[Passage to read Boundary: Start]

# How To Avoid Printing



## rccola712 (Aug 26, 2008)

I'm about to get my carry concealed permit as soon as I can. I just got a Galco IWB holster, for my G19. So far, I love it, standing it's comfortable, and barely prints, even though i was actually wearing a tighter shirt than normal. One predicament I came across, is bending down, how in the heck does one go about moving around throughout the day with a gun concealed and not showing everywhere? Is it all in the clothing, do you change how you move? I couldn't be newer to this so any tips & suggestions would be greatly appreciated!


----------



## BeefyBeefo (Jan 30, 2008)

rccola712 said:


> I'm about to get my carry concealed permit as soon as I can. I just got a Galco IWB holster, for my G19. So far, I love it, standing it's comfortable, and barely prints, even though i was actually wearing a tighter shirt than normal. One predicament I came across, is bending down, how in the heck does one go about moving around throughout the day with a gun concealed and not showing everywhere? Is it all in the clothing, do you change how you move? I couldn't be newer to this so any tips & suggestions would be greatly appreciated!


Just out of curiosity, which Galco holster did you get?

As far as printing when bending over, the trick IMO is to bend at the knees and not the waist. Other than that, it sounds like you're not having any printing issues. When you first start to CC, you will be overly paranoid about printing and everyone seeing your gun, but that's far from the case. Nobody has a clue what's going on around them, let alone what that small bulge might be in your shirt (for the limited few who actually see it).

Anyways, you'll learn to be more and more comfortable and you'll also learn to better dress around the weapon. You'll also likely go through multiple holsters in the beginning trying to find the right one.....just like most of us have done. 

Either way, good luck with everything. :smt1099


----------



## kg333 (May 19, 2008)

BeefyBeefo said:


> As far as printing when bending over, the trick IMO is to bend at the knees and not the waist.


I'd been wondering that myself actually...that's better for your back anyway. :mrgreen:

KG


----------



## bruce333 (Sep 1, 2006)

> BeefyBeefo said:
> 
> 
> > As far as printing when bending over, the trick IMO is to bend at the knees and not the waist.
> ...

[Passage to read Boundary: End]

▸ Problem to work on
Carry the forum thread on avoiding printing while carrying concealed forward from the point where it stops.

[Information Boundary: Start]

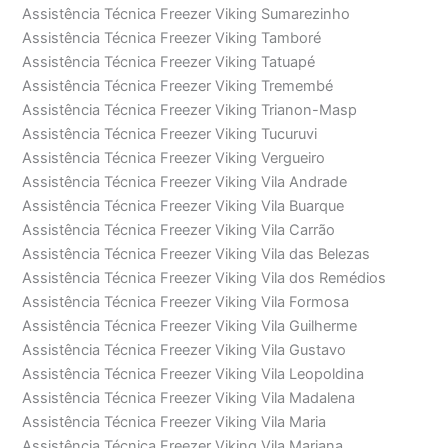
Assistência Técnica Freezer Viking Sumarezinho
Assistência Técnica Freezer Viking Tamboré
Assistência Técnica Freezer Viking Tatuapé
Assistência Técnica Freezer Viking Tremembé
Assistência Técnica Freezer Viking Trianon-Masp
Assistência Técnica Freezer Viking Tucuruvi
Assistência Técnica Freezer Viking Vergueiro
Assistência Técnica Freezer Viking Vila Andrade
Assistência Técnica Freezer Viking Vila Buarque
Assistência Técnica Freezer Viking Vila Carrão
Assistência Técnica Freezer Viking Vila das Belezas
Assistência Técnica Freezer Viking Vila dos Remédios
Assistência Técnica Freezer Viking Vila Formosa
Assistência Técnica Freezer Viking Vila Guilherme
Assistência Técnica Freezer Viking Vila Gustavo
Assistência Técnica Freezer Viking Vila Leopoldina
Assistência Técnica Freezer Viking Vila Madalena
Assistência Técnica Freezer Viking Vila Maria
Assistência Técnica Freezer Viking Vila Mariana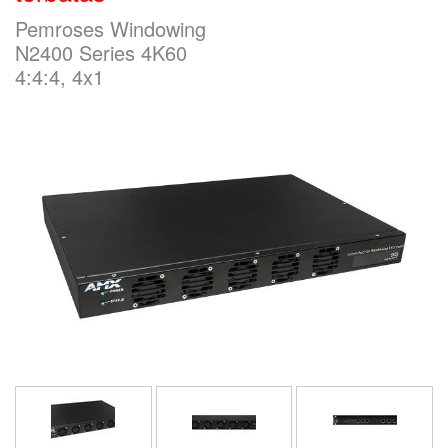
Pemroses Windowing
N2400 Series 4K60
Bahasa/Wilayah
4:4:4, 4x1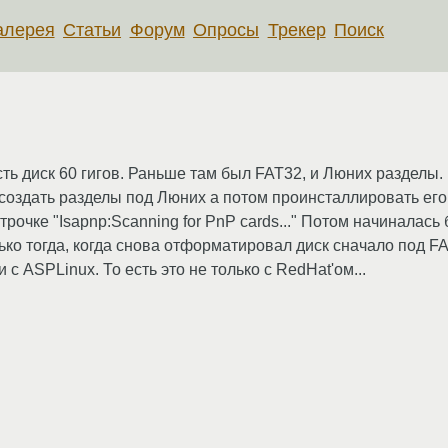
алерея
Статьи
Форум
Опросы
Трекер
Поиск
ть диск 60 гигов. Раньше там был FAT32, и Люних разделы.
создать разделы под Люних а потом проинсталлировать его,
рочке "Isapnp:Scanning for PnP cards..." Потом начиналась
ко тогда, когда снова отформатировал диск сначало под FA
с ASPLinux. То есть это не только с RedHat'ом...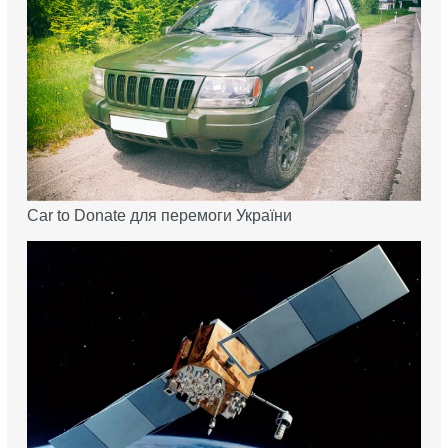
Car to Donate для перемоги України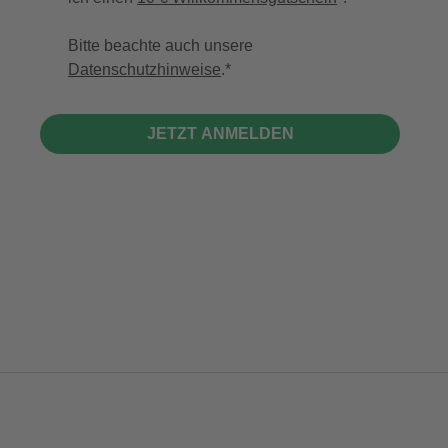
Bitte beachte auch unsere
Datenschutzhinweise
.
JETZT ANMELDEN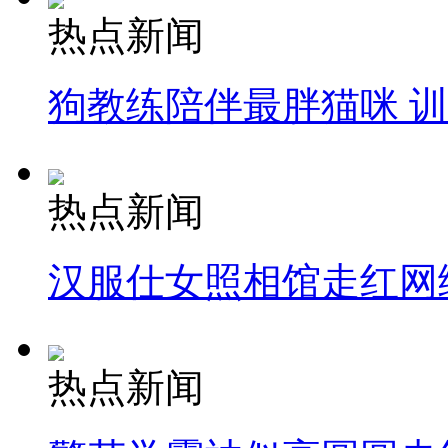
热点新闻
狗教练陪伴最胖猫咪 
热点新闻
汉服仕女照相馆走红网
热点新闻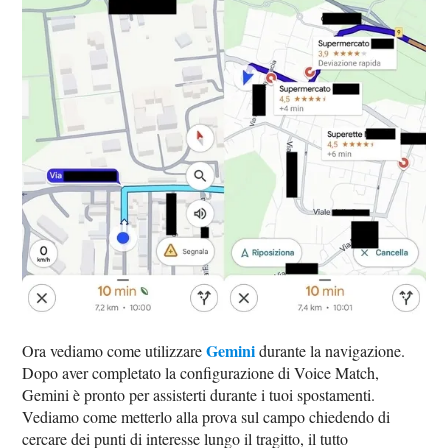
Gemini
Ora vediamo come utilizzare
durante la navigazione.
Dopo aver completato la configurazione di Voice Match,
Gemini è pronto per assisterti durante i tuoi spostamenti.
Vediamo come metterlo alla prova sul campo chiedendo di
cercare dei punti di interesse lungo il tragitto, il tutto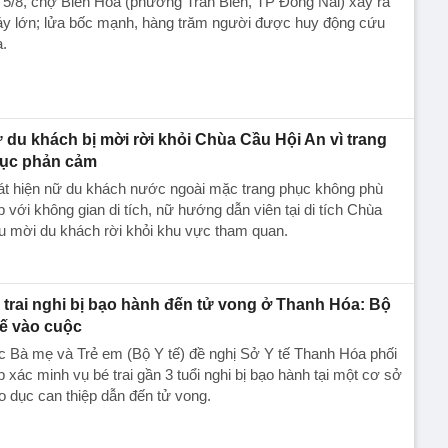
 5/8, chợ Biên Hòa (phường Trấn Biên, TP Đồng Nai) xảy ra
y lớn; lửa bốc mạnh, hàng trăm người được huy động cứu
.
 du khách bị mời rời khỏi Chùa Cầu Hội An vì trang
ục phản cảm
át hiện nữ du khách nước ngoài mặc trang phục không phù
 với không gian di tích, nữ hướng dẫn viên tại di tích Chùa
u mời du khách rời khỏi khu vực tham quan.
 trai nghi bị bạo hành đến tử vong ở Thanh Hóa: Bộ
tế vào cuộc
 Bà mẹ và Trẻ em (Bộ Y tế) đề nghị Sở Y tế Thanh Hóa phối
 xác minh vụ bé trai gần 3 tuổi nghi bị bạo hành tại một cơ sở
o dục can thiệp dẫn đến tử vong.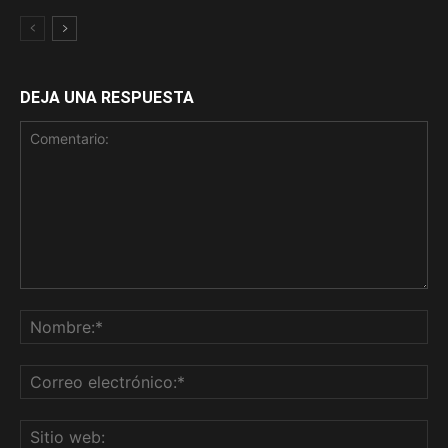
DEJA UNA RESPUESTA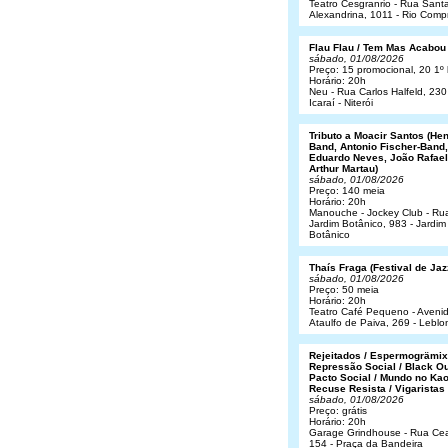
Teatro Cesgranrio - Rua Sant
Alexandrina, 1011 - Rio Comp
Flau Flau / Tem Mas Acabou
sábado, 01/08/2026
Preço: 15 promocional, 20 1º 
Horário: 20h
Neu - Rua Carlos Halfeld, 230
Icaraí - Niterói
Tributo a Moacir Santos (He
Band, Antonio Fischer-Band,
Eduardo Neves, João Rafael
Arthur Martau)
sábado, 01/08/2026
Preço: 140 meia
Horário: 20h
Manouche - Jockey Club - Ru
Jardim Botânico, 983 - Jardim
Botânico
Thaís Fraga (Festival de Jaz
sábado, 01/08/2026
Preço: 50 meia
Horário: 20h
Teatro Café Pequeno - Aveni
Ataulfo de Paiva, 269 - Leblo
Rejeitados / Espermogrämix
Repressão Social / Black Ou
Pacto Social / Mundo no Kao
Recuse Resista / Vigaristas
sábado, 01/08/2026
Preço: grátis
Horário: 20h
Garage Grindhouse - Rua Cea
154 - Praça da Bandeira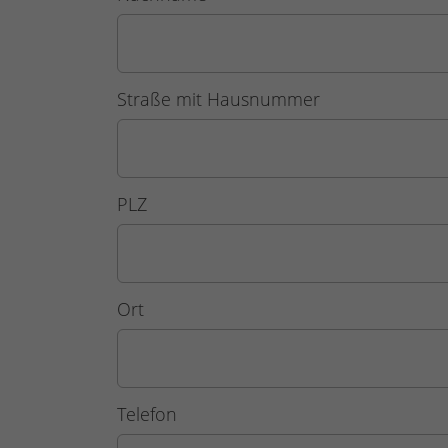
Straße mit Hausnummer
PLZ
Ort
Telefon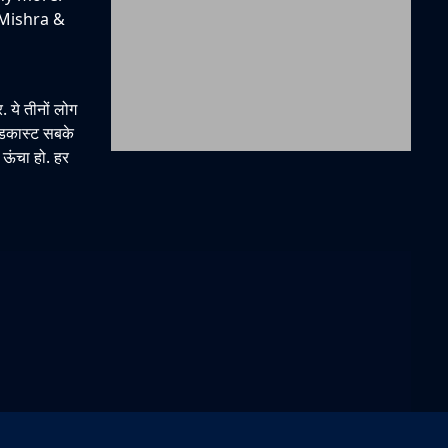
 Mishra &
ये तीनों लोग
पॉडकास्ट सबके
 ऊंचा हो. हर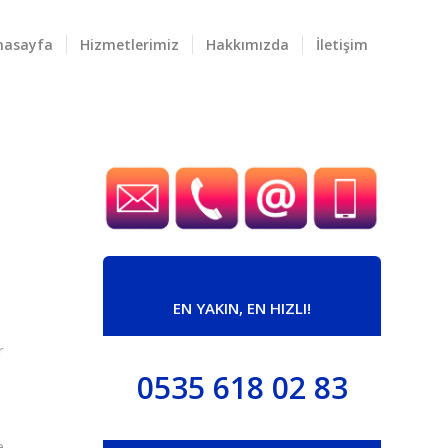
nasayfa
Hizmetlerimiz
Hakkımızda
İletişim
EN YAKIN, EN HIZLI!
r
0535 618 02 83
e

[Information Boundary: End]

▸ Answer box
Yup +1 to both. I lived with a pinched sciatic nerve for quite a while and this was the only way I could reach anything below waist level. I still cringe inside when I see people bend at the waist with straight legs.

Everyone that starts carrying thinks their gun is sticking out for the whole world to see. Most people aren't even paying any attention to you, let alone looking for a bulge at your waist. Unless the gun is right in their face they don't know what it is even if they do notice a bulge.

I'm always in shorts and a tank top during the summer. If anyone has ever seen my gun they haven't said anything to me.

I visited my Mother recently, she knows I carry and she didn't realize I had it on until I took it off for the night.


----------



## AirForceShooter (May 6, 2006)

Sometimes it's going to print and there's nothing you can do about it.

AFS


----------



## propellerhead (May 19, 2006)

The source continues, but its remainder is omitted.